Uma leitura que se pretende reescritura está comprometida, desde o inicio, com uma comunidade de leitores. A confecção de um novo tecido, um novo texto, requer pleno cuidado com o tecido que se pretende descoser, requer muita atenção para com o jogo do texto que se pretende desconstruir. Portanto, “aquele que não tivesse compreendido nada do jogo sentir-se-ia, de repente, autorizado a lhe acrescentar, ou seja, acrescentar não importa o quê, ele não acrescentaria nada.” (DERRIDA, 1972 b, p. 8). Em contrapartida, “aquele que a „prudência metodológica‟, as „normas de objetividade‟ e os „baluartes do saber‟ impedissem de pôr aí algo de si, também não o leria” (DERRIDA, 1972 b, p. 8). Isto equivale ao mesmo jogo metafísico do “sério” e “não sério”.

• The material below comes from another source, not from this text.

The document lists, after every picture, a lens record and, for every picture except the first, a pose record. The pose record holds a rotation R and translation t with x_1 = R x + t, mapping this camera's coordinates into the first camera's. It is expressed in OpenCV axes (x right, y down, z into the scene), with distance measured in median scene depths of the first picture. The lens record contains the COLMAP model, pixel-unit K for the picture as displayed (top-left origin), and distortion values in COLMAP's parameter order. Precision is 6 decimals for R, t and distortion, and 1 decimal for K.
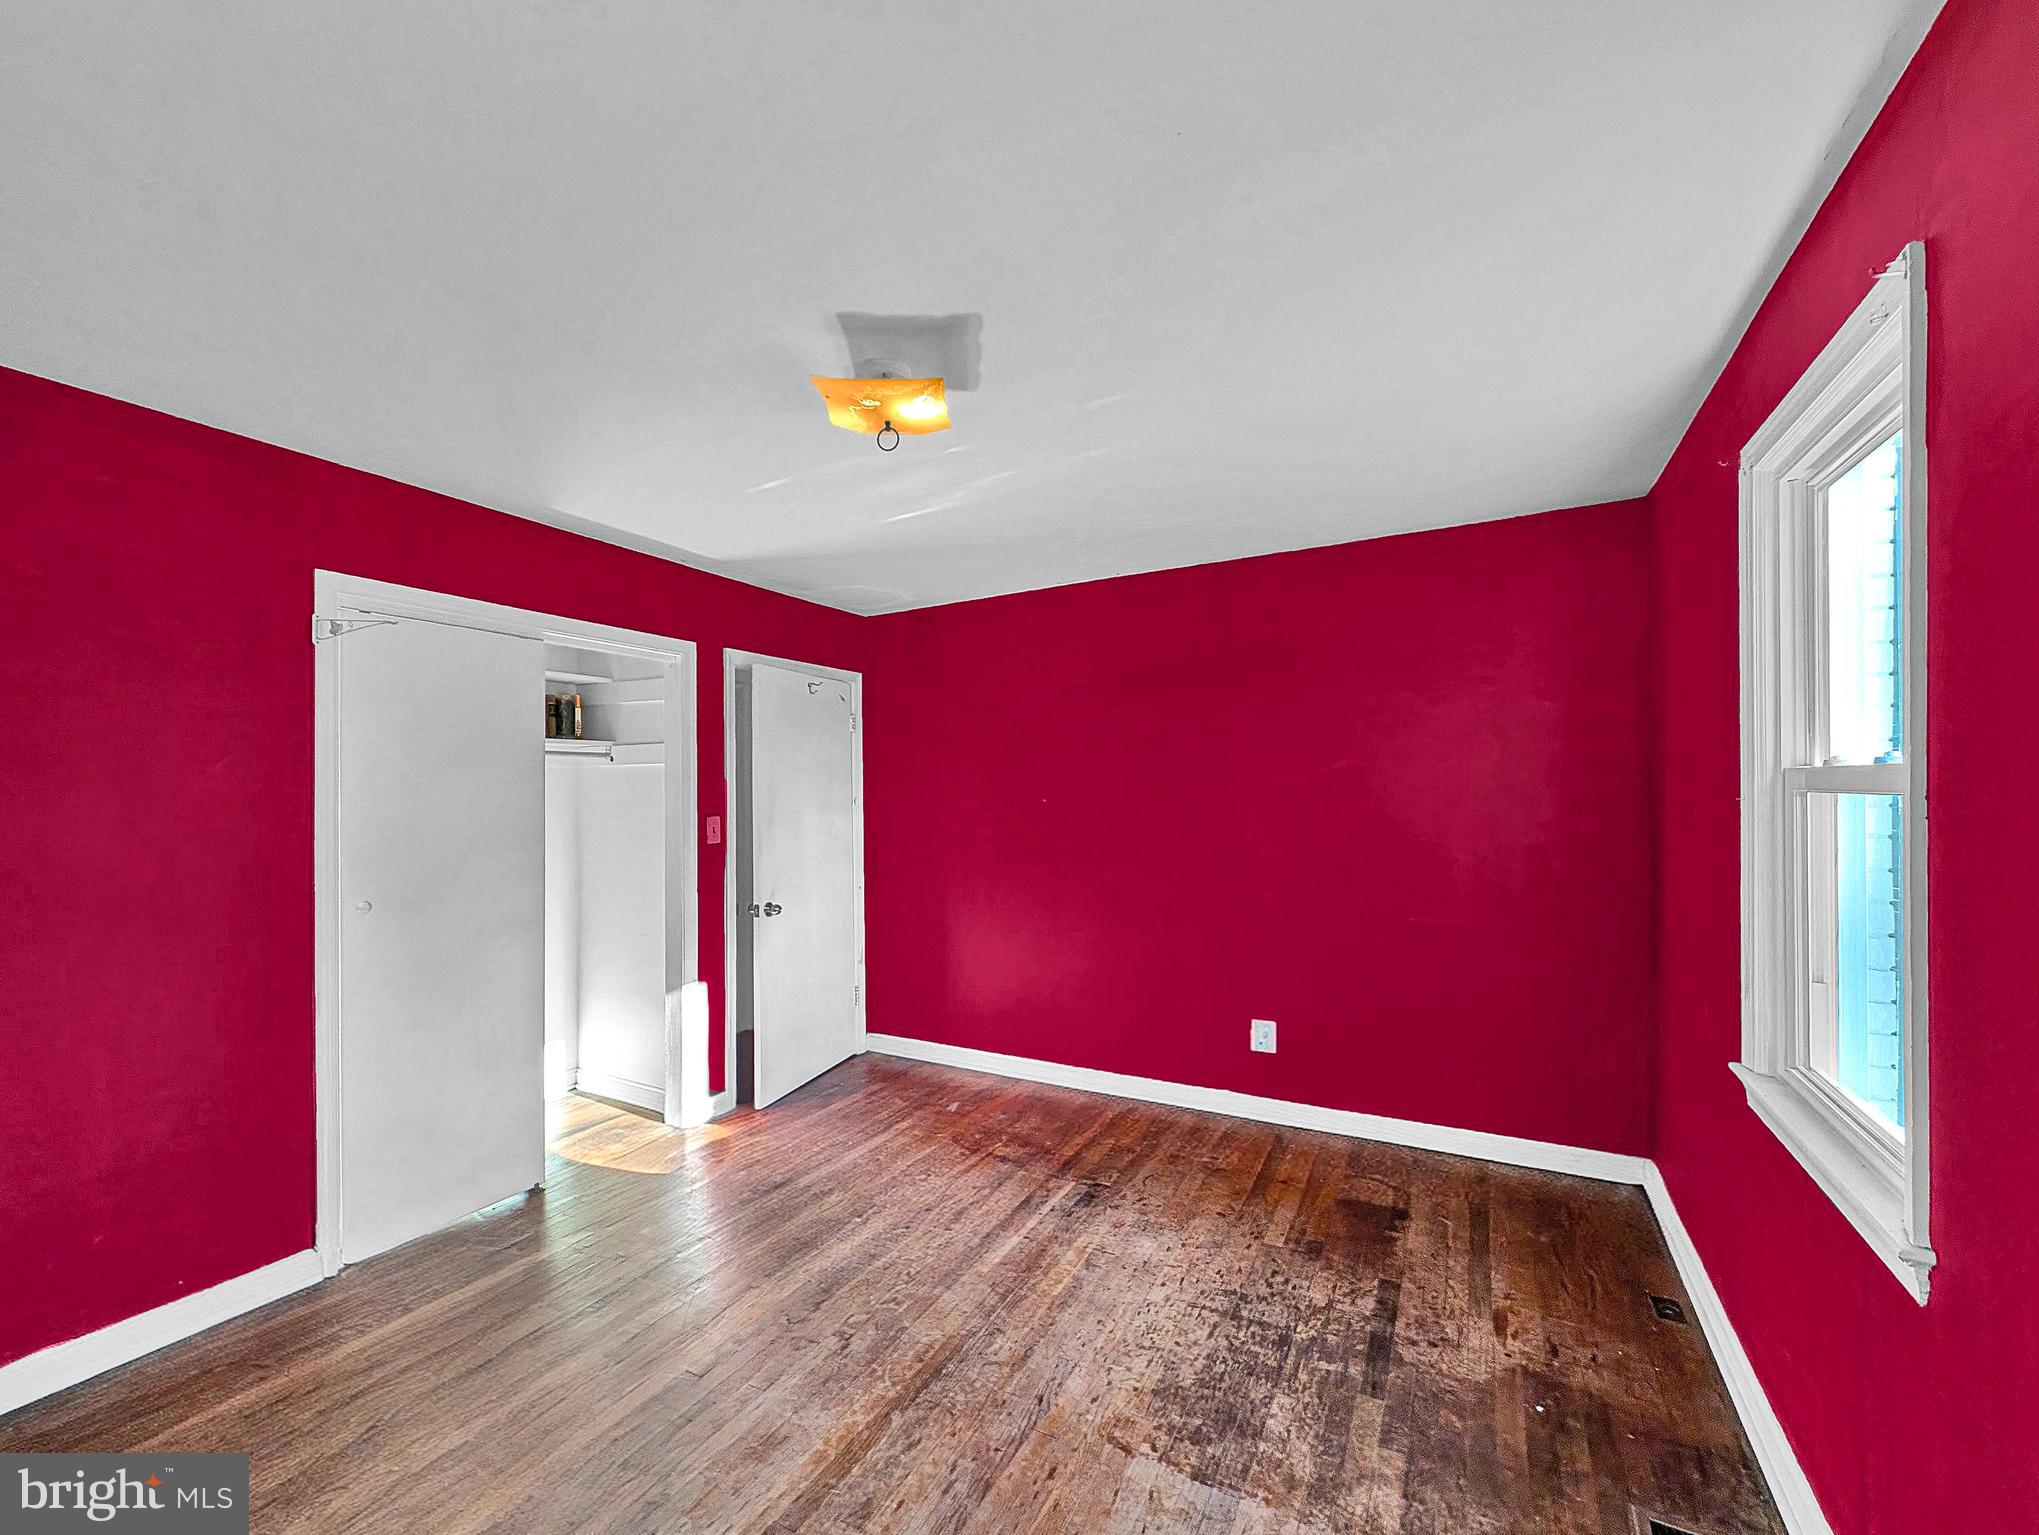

Em resumo, para não cair na armadilha dos pólos, o pensador procede a partir de um duplo movimento, em que, por um lado deve-se

[...] respeitar o mais rigorosamente possível o jogo interior e regrado desses filosofemas ou epistememas, ao fazê-los deslizar, sem os maltratar, até o ponto de sua não-pertinência, de seu esgotamento, de sua clausura. (DERRIDA, 1972 a, p. 12).

E, por outro lado, deve-se “inscrever violentamente no texto aquilo que buscava comandá-lo de fora.” (DERRIDA, 1972 a, p. 12). Isto significa que, a fim de cumprir uma costura consistente, ou seja, para ler reescrevendo, é importante que se sirva de “duas mãos”: enquanto com uma mão, comprometemo-nos com uma leitura respeitando as regras do jogo, sua sintaxe etc., com a outra ao mesmo tempo, mostramo-nos ousados em reeditar a originalidade do texto, de forma que o leitor mantenha-se, de certa forma, sempre no limite deste tecido.

Portanto, o intento de Derrida consiste, sob esta perspectiva, em desfiar os fios que compõe o tecido metafísico - no caso o diálogo de Platão - ao mesmo tempo em que tece sua própria costura, enxertando e suplementando o texto, sempre de maneira respeitosa.